Although decades of research supports the idea that newborn babies can imitate facial and hand gestures, facial expressions and sounds beginning from their first weeks of life after birth, a new study suggests that very young infants are not capable of imitation after all.

"Numerous studies from the 1980s and 90s indicated no imitation by newborns, while others claimed it was there," said Virginia Slaughter, a researcher from the University of Queensland in Australia and senior author of the study. "We wanted to clear up the confusion because the 'fact' that newborns imitate is widely cited, not just in the fields of psychology, neuroscience, and pediatrics, but also in popular sources for parents."

Slaughter suggests that earlier work that pointed to imitation capabilities in newborn babies presented them with a limited number of gestures that were highly likely to be enacted even in the absence of imitation.
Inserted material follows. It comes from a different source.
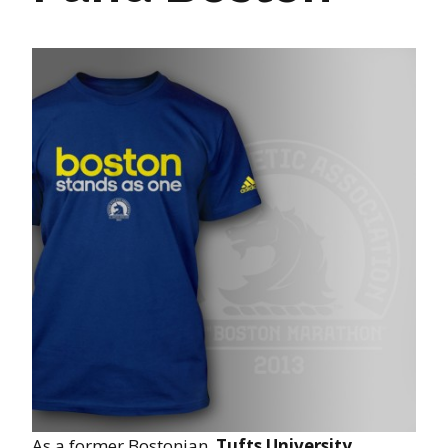
As a former Bostonian,
Tufts University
"If infants also increase their tongue protrusions when an adult models a happy face or finger pointing, then it's not a case of imitation, but probably excitement at seeing an adult do something interesting," she said. "We eliminated this problem by assessing infants' responses to a wide range of different models."

The team presented 106 infants with nine social and two non-social models and scored their responses to the behaviors at one, two, six and nine weeks of age. The results revealed that infants did not imitate any of the behaviors that they observed and were just as likely to produce a different gesture than one that matched adult behavior.

The University of Queensland study suggests that imitation isn't an innate behavior that exists even shortly after birth, but a learned one that the babies acquire in the months following birth. Slaughter even suggests that babies might learn the act of imitation by observing other people imitate them.

"Infants aren't born with the ability to copy what other people do, but they acquire that skill during the first months of life," she said. "One possibility is that being imitated plays a role in this acquisition. In another study from our lab, we found that parents imitate their babies once every two minutes on average; this is a powerful means by which infants can learn to link their gestures with those of another person."

The findings were published in the May 5 issue of Current Biology.